◆ To do
In the text about nurses' training, how long did Mrs Media attend her diploma school program?

◆ Text provided
+ + + + + + +
You did not say what kind of nurse you are. Are you an LPN? An RN? or some other kind of nurse classification that I may not know? It might be helpful to know about your training for any of us to give you a really good answer. I will speak from my experience with a nurse, so take it all with a grain of salt. :-)
Mrs Media was a nurse for 42 years, so although I was not a nurse, I've lived with one a long, long time.
Her nurses' training program was in a "diploma school," attached to and part of a hospital. She went year round for three years, and her training included shifts in the various departments of the hospital, so she was in the ER, the endoscopy department, the psych department, the morgue, the med/surg floors, outpatient, cardiac care, etc., etc. It was a very thorough training with lots of hands-on experience. She graduated as an R.N. (registered nurse).
Since that time, she has worked with lots of LPNs (licensed practical nurses) and new nurses who did not have the same intensive training she went through. Nearly all the RNs today graduate from a college study program; many of them get degrees, etc. When they came to the hospital where Mrs Media worked, she would often have to nearly "re-train" them. While they had WATCHED how an IV was administered, and while they had PRACTICED putting an IV needle into an orange (or something like that), they had never actually administered a "real" IV to a live patient. Mrs Media had to show them and watch over them, etc. Other new nurses weren't so lucky; they were "thrown to the wolves" and had to learn on the fly.
+ + + + + + +
◆ Data listing
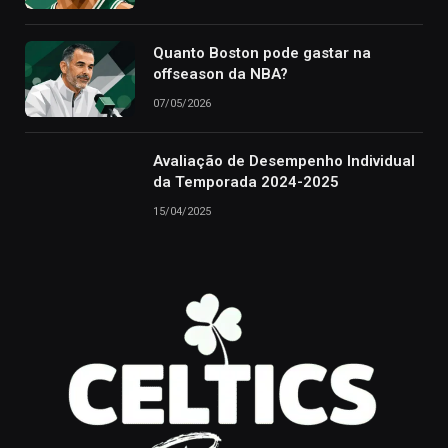
Quanto Boston pode gastar na
offseason da NBA?
07/05/2026
Avaliação de Desempenho Individual
da Temporada 2024-2025
15/04/2025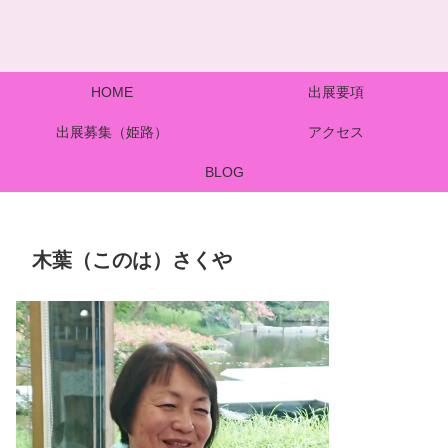
HOME
出展要項
出展募集（姫路）
アクセス
BLOG
木葉（このは）さくや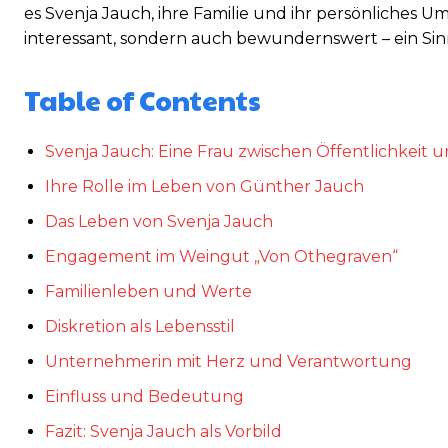
es Svenja Jauch, ihre Familie und ihr persönliches U
interessant, sondern auch bewundernswert – ein Sin
Table of Contents
Svenja Jauch: Eine Frau zwischen Öffentlichkeit 
Ihre Rolle im Leben von Günther Jauch
Das Leben von Svenja Jauch
Engagement im Weingut „Von Othegraven“
Familienleben und Werte
Diskretion als Lebensstil
Unternehmerin mit Herz und Verantwortung
Einfluss und Bedeutung
Fazit: Svenja Jauch als Vorbild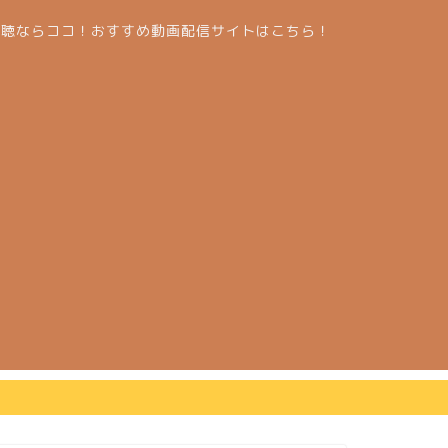
視聴ならココ！おすすめ動画配信サイトはこちら！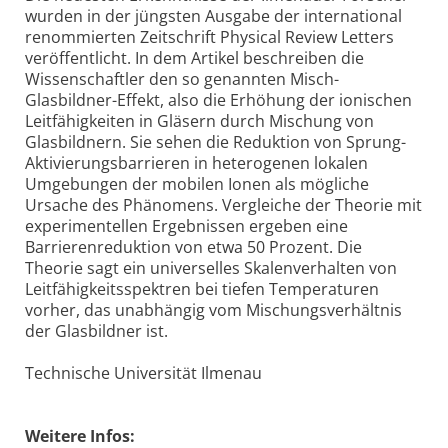
wurden in der jüngsten Ausgabe der international
renommierten Zeitschrift Physical Review Letters
veröffentlicht. In dem Artikel beschreiben die
Wissenschaftler den so genannten Misch-
Glasbildner-Effekt, also die Erhöhung der ionischen
Leitfähigkeiten in Gläsern durch Mischung von
Glasbildnern. Sie sehen die Reduktion von Sprung-
Aktivierungsbarrieren in heterogenen lokalen
Umgebungen der mobilen Ionen als mögliche
Ursache des Phänomens. Vergleiche der Theorie mit
experimentellen Ergebnissen ergeben eine
Barrierenreduktion von etwa 50 Prozent. Die
Theorie sagt ein universelles Skalenverhalten von
Leitfähigkeitsspektren bei tiefen Temperaturen
vorher, das unabhängig vom Mischungsverhältnis
der Glasbildner ist.
Technische Universität Ilmenau
Weitere Infos: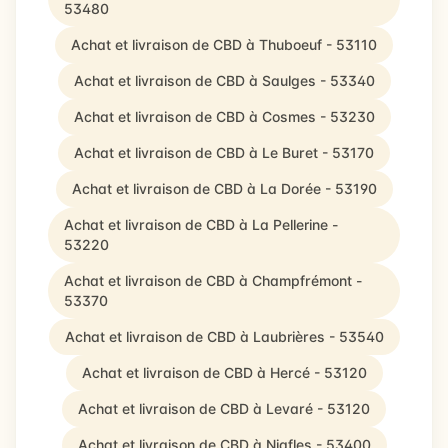
53480
Achat et livraison de CBD à Thuboeuf - 53110
Achat et livraison de CBD à Saulges - 53340
Achat et livraison de CBD à Cosmes - 53230
Achat et livraison de CBD à Le Buret - 53170
Achat et livraison de CBD à La Dorée - 53190
Achat et livraison de CBD à La Pellerine -
53220
Achat et livraison de CBD à Champfrémont -
53370
Achat et livraison de CBD à Laubrières - 53540
Achat et livraison de CBD à Hercé - 53120
Achat et livraison de CBD à Levaré - 53120
Achat et livraison de CBD à Niafles - 53400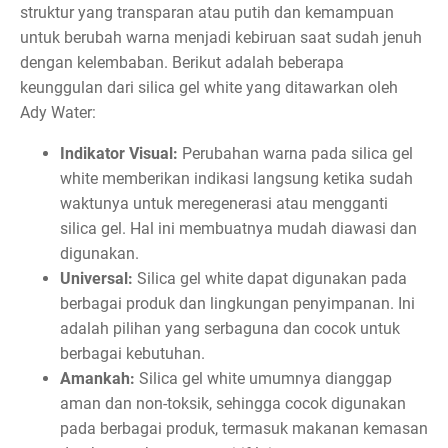
struktur yang transparan atau putih dan kemampuan
untuk berubah warna menjadi kebiruan saat sudah jenuh
dengan kelembaban. Berikut adalah beberapa
keunggulan dari silica gel white yang ditawarkan oleh
Ady Water:
Indikator Visual:
Perubahan warna pada silica gel
white memberikan indikasi langsung ketika sudah
waktunya untuk meregenerasi atau mengganti
silica gel. Hal ini membuatnya mudah diawasi dan
digunakan.
Universal:
Silica gel white dapat digunakan pada
berbagai produk dan lingkungan penyimpanan. Ini
adalah pilihan yang serbaguna dan cocok untuk
berbagai kebutuhan.
Amankah:
Silica gel white umumnya dianggap
aman dan non-toksik, sehingga cocok digunakan
pada berbagai produk, termasuk makanan kemasan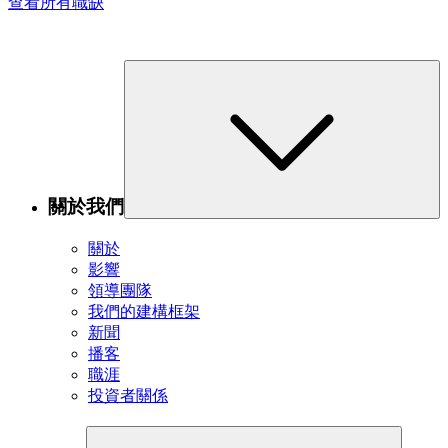
查看所有職缺
關於我們
關於
影響
領導團隊
我們的建構框架
新聞
播客
職涯
投資者關係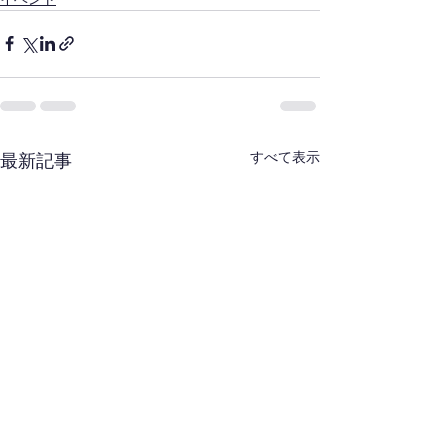
すべて表示
最新記事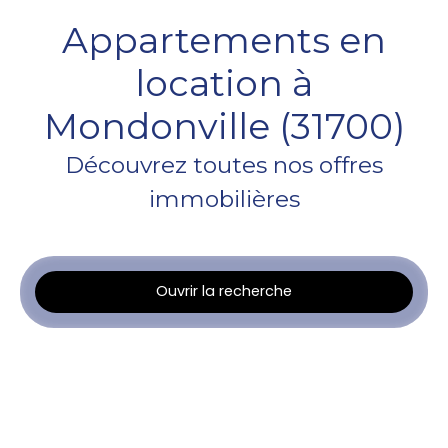
Appartements en
location à
Mondonville (31700)
Découvrez toutes nos offres
immobilières
Ouvrir la recherche
Type d'offre
Location
Type de bien
Appartement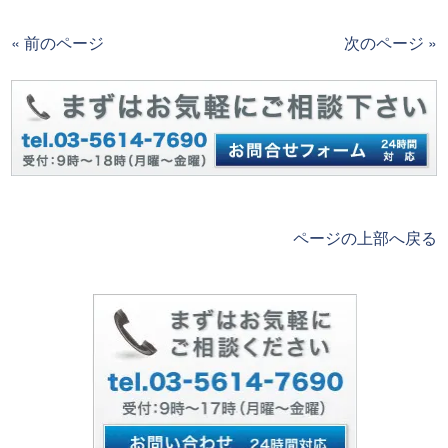
« 前のページ
次のページ »
ページの上部へ戻る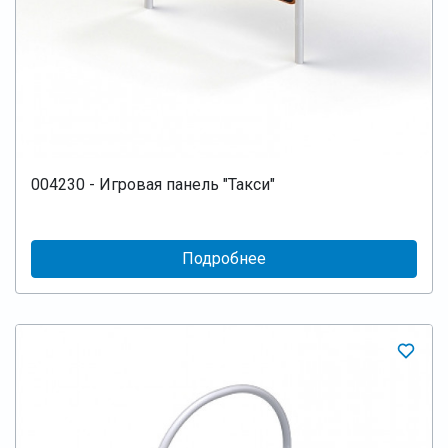
004230 - Игровая панель "Такси"
Подробнее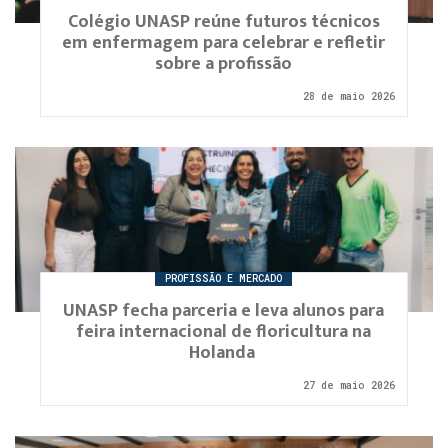
Colégio UNASP reúne futuros técnicos
em enfermagem para celebrar e refletir
sobre a profissão
28 de maio 2026
PROFISSÃO E MERCADO
UNASP fecha parceria e leva alunos para
feira internacional de floricultura na
Holanda
27 de maio 2026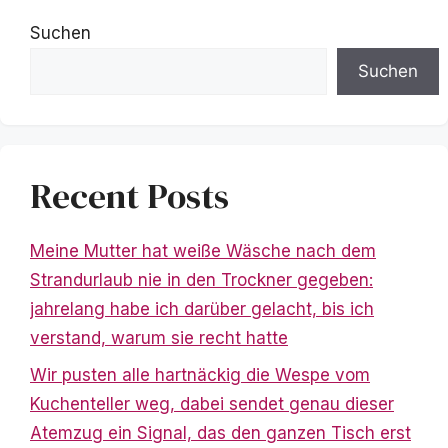
Suchen
Suchen
Recent Posts
Meine Mutter hat weiße Wäsche nach dem
Strandurlaub nie in den Trockner gegeben:
jahrelang habe ich darüber gelacht, bis ich
verstand, warum sie recht hatte
Wir pusten alle hartnäckig die Wespe vom
Kuchenteller weg, dabei sendet genau dieser
Atemzug ein Signal, das den ganzen Tisch erst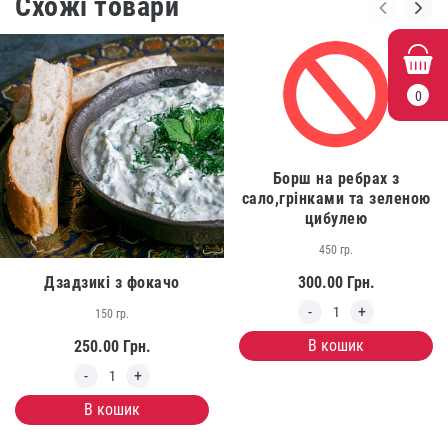
Схожі товари
0
Борш на ребрах з
сало,грінками та зеленою
цибулею
450 гр.
Дзадзикі з фокачо
300.00
Грн.
150 гр.
В кошик
250.00
Грн.
В кошик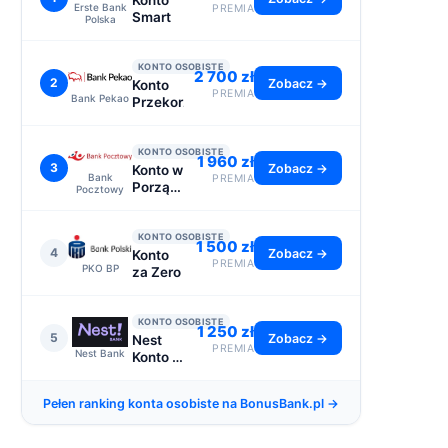
Konto
Erste Bank
PREMIA
Smart
Polska
KONTO OSOBISTE
2 700 zł
2
Zobacz →
Konto
PREMIA
Bank Pekao
Przekorzystne
KONTO OSOBISTE
1 960 zł
3
Zobacz →
Konto w
Bank
PREMIA
Porządku
Pocztowy
- do
2110 zł
KONTO OSOBISTE
1 500 zł
4
Zobacz →
Konto
PREMIA
PKO BP
za Zero
KONTO OSOBISTE
1 250 zł
5
Zobacz →
Nest
PREMIA
Nest Bank
Konto -
premia
1250 zł
Pełen ranking konta osobiste na BonusBank.pl →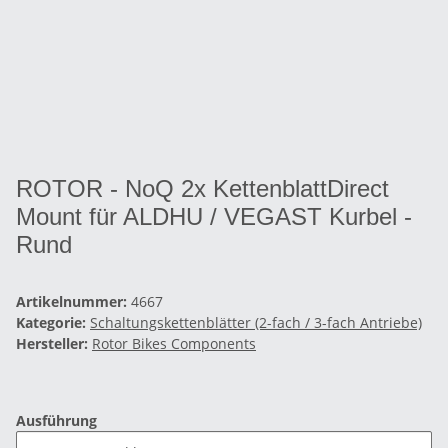
ROTOR - NoQ 2x KettenblattDirect
Mount für ALDHU / VEGAST Kurbel -
Rund
Artikelnummer:
4667
Kategorie:
Schaltungskettenblätter (2-fach / 3-fach Antriebe)
Hersteller:
Rotor Bikes Components
Ausführung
+ + + + + + +
◆ Result for this task
She went year round for three years.